Carnivorous plants undoubtedly present the greatest deviation from normal plant behavior. The pitcher plant (Sar-racenia) is one of these. The leaves of this plant are pitcher-like. Insects are lured inside the pitcher by a honey secretion, only to find it a one-way street lined with little hair-like prongs pointing downward. Once inside they are drowned in a diges-
tive liquid in the bottom of the stalk and absorbed. The plant quite literally "eats" the bug.

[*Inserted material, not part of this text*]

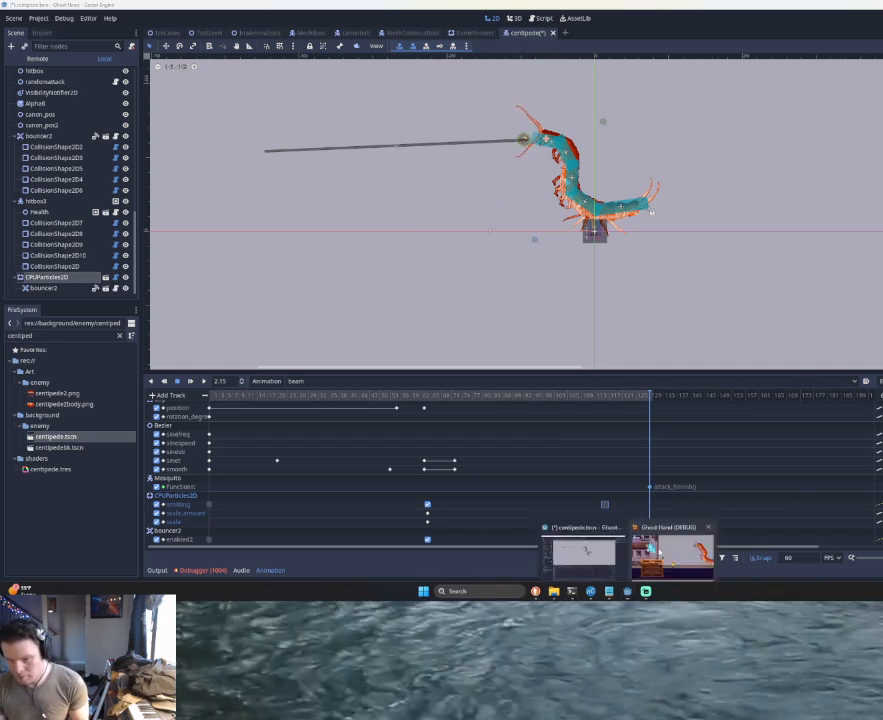
{"buttons": [], "left_stick": "center", "events": []}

The cobra orchid (Darlingtonia) is another member of the Sarracenia family. The terminal hood at the top of the stalk is supposed to resemble the hooded cobra, hence its name. Its feeding technique is like that of the pitcher plant.
The habits of the Venus flytrap (Dionaea muscipula) are similar, although the trapping trick is different. In this plant the two-lobed leaf, edged with long curved bristles, is the trap. When an insect lights on it the leaf clamps down on its prey and holds it tightly until digestive fluids gradually dissolve it for absorption into the plant. Then the trap opens for another victim.
All of these plants may be grown indoors in shallow bowls of sand and leafmold, and can be hand-fed tiny bits of hamburger, flies and other insects. The Venus flytrap has added entertainment value in that it will grab and try to hold anything that touches it-a pencil or even a finger, as well as food.